The Old War Office (bad acronym OWO) on Whitehall is now a Raffles hotel: you can stay in Winston Churchill’s office if that helps you sleep at night. I’m not sure I could, but this is the rational endgame of privatisation: you can sleep inside British history, which is quite close to sleeping through it. War isn’t the jolly marketing riff it was five weeks ago, and the atmosphere in the OWO reflects this. Even so, you need the money of a (fleeing) Tory donor to stay here, and perhaps they won’t notice that pre-war is outside their door in the form of children setting off fireworks and picking fights with the police during marches ‘for’ Palestine.

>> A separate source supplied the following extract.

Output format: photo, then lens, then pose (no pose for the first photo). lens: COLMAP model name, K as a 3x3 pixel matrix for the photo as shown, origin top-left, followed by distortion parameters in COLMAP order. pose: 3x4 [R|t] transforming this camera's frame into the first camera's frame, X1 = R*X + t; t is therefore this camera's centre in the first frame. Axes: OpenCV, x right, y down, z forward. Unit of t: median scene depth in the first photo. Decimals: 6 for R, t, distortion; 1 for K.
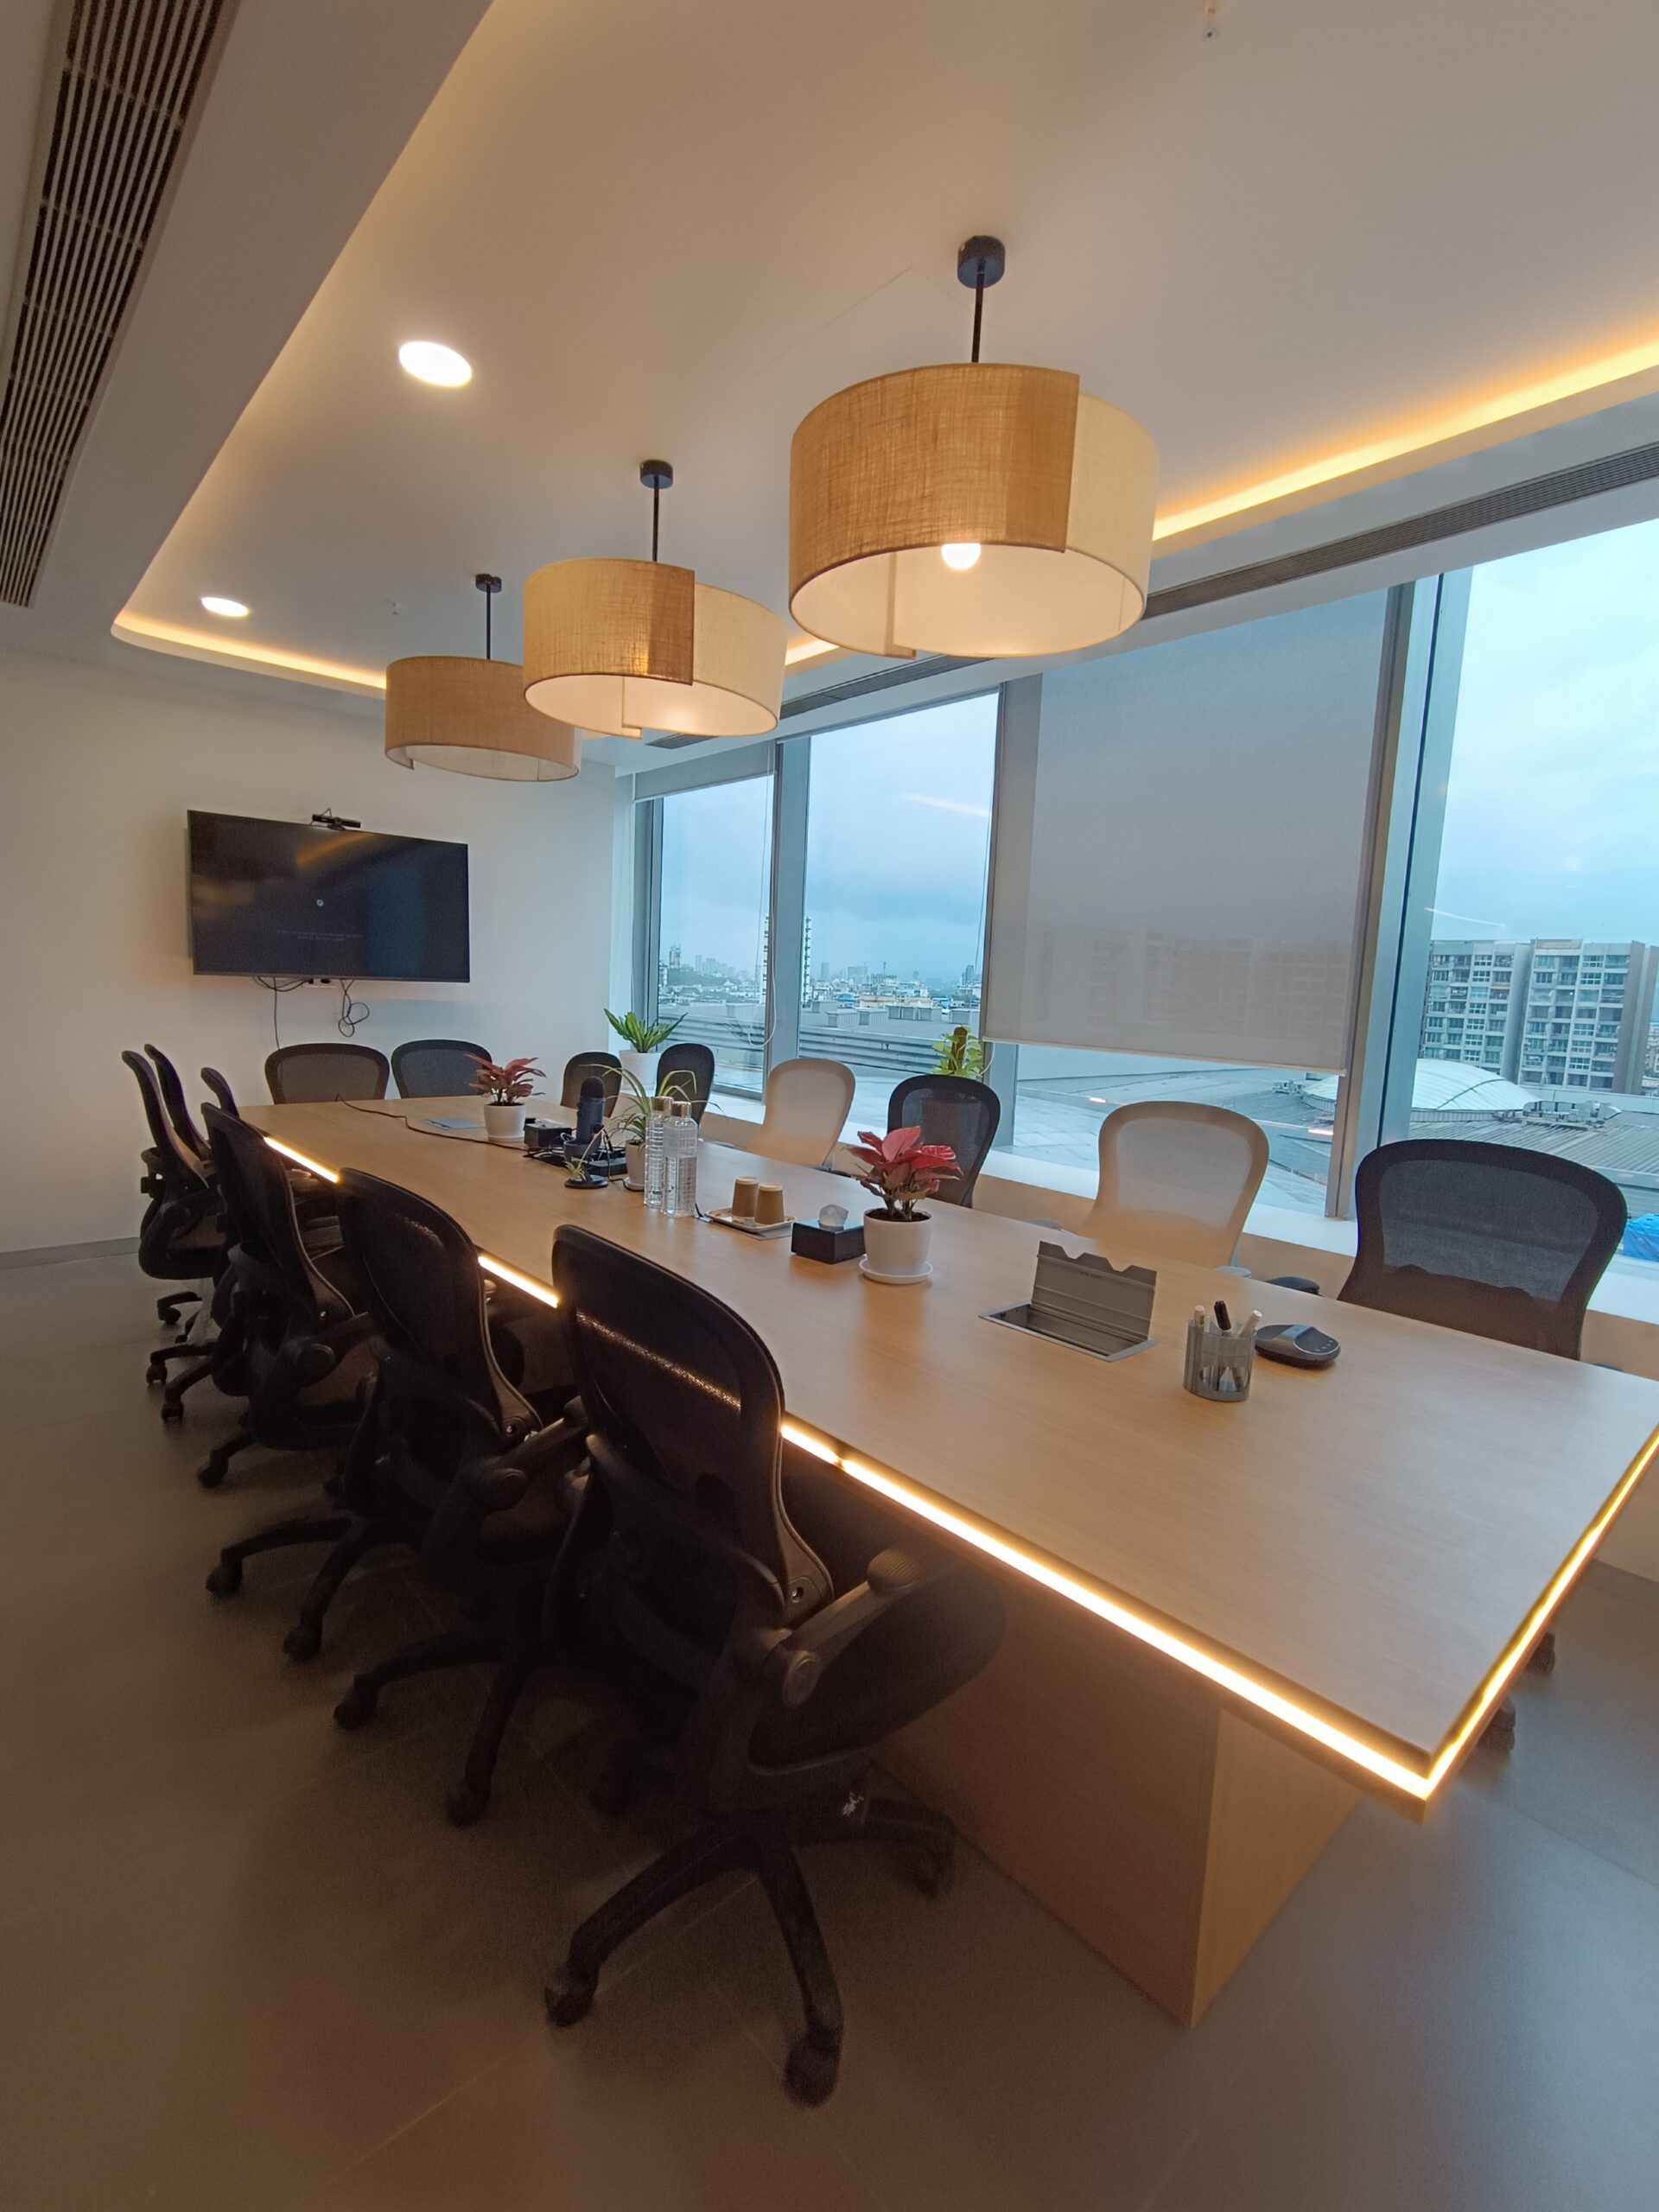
lens RADIAL K [[1017.2, 0, 836.9], [0, 1017.2, 1104.5], [0, 0, 1]] dist [-0.015844, -0.000292]
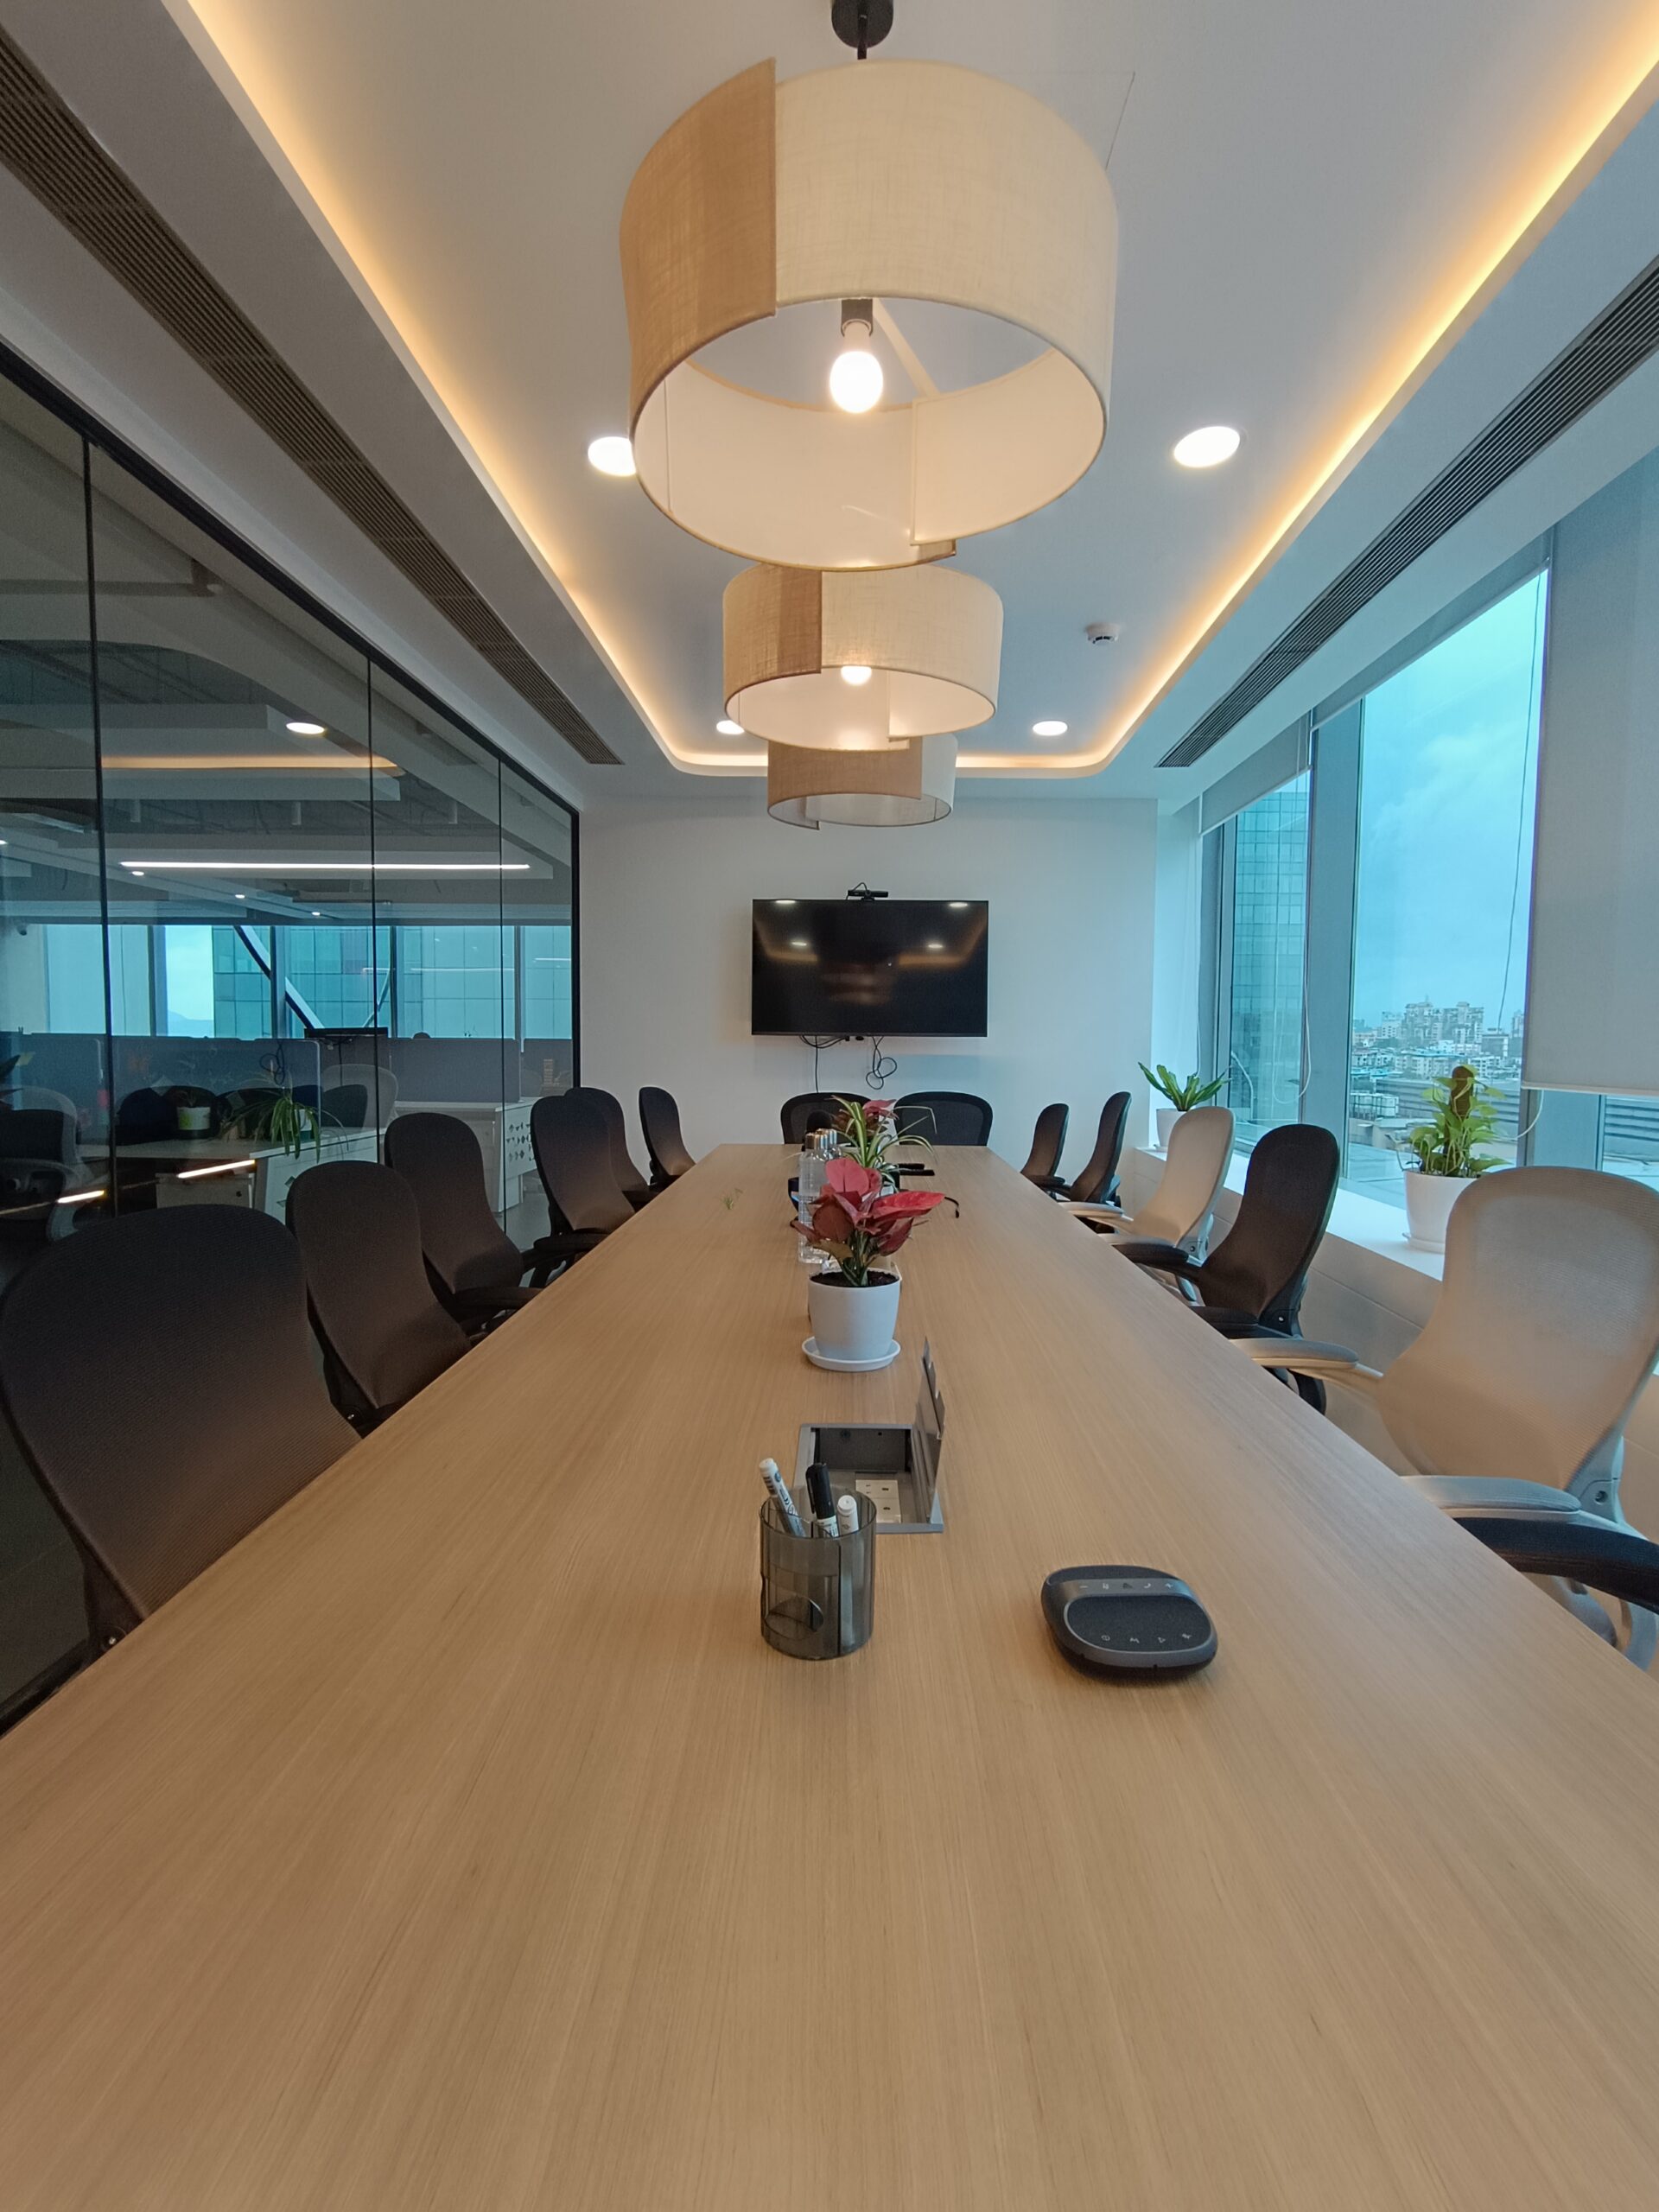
lens RADIAL K [[1017.2, 0, 832.9], [0, 1017.2, 1103.4], [0, 0, 1]] dist [-0.015844, -0.000292]
pose [[0.725532, 0.007721, -0.688146, 0.244385], [-0.058973, 0.996956, -0.050991, 0.006761], [0.685657, 0.077578, 0.723779, 0.193211]]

I watched an ultra-Orthodox anti-Zionist child stand nearby while non-Jewish people posed for photographs with him, as if he were Darth Vader. Perhaps they will rethink the name. Or perhaps they will restyle it like a second world war variant of the Jorvik Viking Centre. They should. It is pleading to be a themed hotel.

It is as gilded as the Empire it was built for – its date is 1906, its form neo-Classical – and the Hinduja Group that renovated it because they believe people can, and should, relax this close to the centre of the British state. I never could. I would need Nembutal to sleep here, Churchill’s ghost with paintbrush or no. The doormen are red-coated and bowler hatted: their view is of a statue of HRH Prince George, Duke of Cambridge, with horse.

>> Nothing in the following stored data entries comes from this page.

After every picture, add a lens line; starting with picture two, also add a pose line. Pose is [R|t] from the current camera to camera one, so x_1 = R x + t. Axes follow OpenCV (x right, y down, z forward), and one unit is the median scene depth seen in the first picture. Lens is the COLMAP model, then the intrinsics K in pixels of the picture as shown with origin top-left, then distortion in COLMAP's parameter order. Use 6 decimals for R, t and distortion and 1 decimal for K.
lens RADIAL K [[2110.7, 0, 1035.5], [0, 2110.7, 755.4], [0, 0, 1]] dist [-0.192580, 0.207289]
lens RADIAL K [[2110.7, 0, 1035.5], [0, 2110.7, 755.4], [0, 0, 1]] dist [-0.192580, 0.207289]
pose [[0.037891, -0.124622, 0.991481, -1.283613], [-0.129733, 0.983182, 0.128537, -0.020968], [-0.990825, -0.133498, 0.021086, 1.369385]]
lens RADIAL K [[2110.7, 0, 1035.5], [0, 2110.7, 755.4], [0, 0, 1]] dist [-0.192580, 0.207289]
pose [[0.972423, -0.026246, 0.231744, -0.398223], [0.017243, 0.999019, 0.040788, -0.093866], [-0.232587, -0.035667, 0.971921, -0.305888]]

The hallway has a princely staircase and a chandelier for giants. The corridors are vast, and white: institutional still, and heavy. As with all such buildings, the visitor resents the present as the past is more interesting. There will be nine restaurants eventually, because it seeks to be a destination like Dubai, or Center Parcs. I book into Saison, which claims to be ‘Mediterranean all-day dining’ with the implication of informality.

That is impossible here: there has been too much money, and too much war. Saison is a vast atrium with wood floors, many mid-sized trees, green chairs, yellowish banquettes and the palest table linen. I see an odd painting of Herbert Kitchener’s faces (they are in triplicate) floating above Imperial soldiers soon to dissolve, which I like; whimsy also breaks through in the coffee cups, which are like Picassos.

Otherwise, it is Establishment, without the elasticity the Establishment has. It’s not a restaurant but a sombre museum that sells food because the exhibits are all gone. We eat fine lamb chops from the West Country with a glorious gnocchi and Swiss chard gratiné; then halibut with artichoke mousseline with capers, olives, and citrus beurre blanc; then chocolate mousse with hazelnut ice cream and tiramisu with coffee, Savoiardi biscuit and amaretto.

The complaint is there doesn’t seem to be anyone here besides the staff: the rich are seasonal, like swallows, and Whitehall feels peculiarly exposed just now. But these are early days for the OWO: perhaps Whitehall will relocate to Birmingham and Downing Street will become a spa and gift shop. The food is as good as you will find in London, and not appallingly priced – we paid under £100 a head for two courses – and I like that the James Bond theme tune is playing in the loos. It suits them. But all I felt was a terrible unease.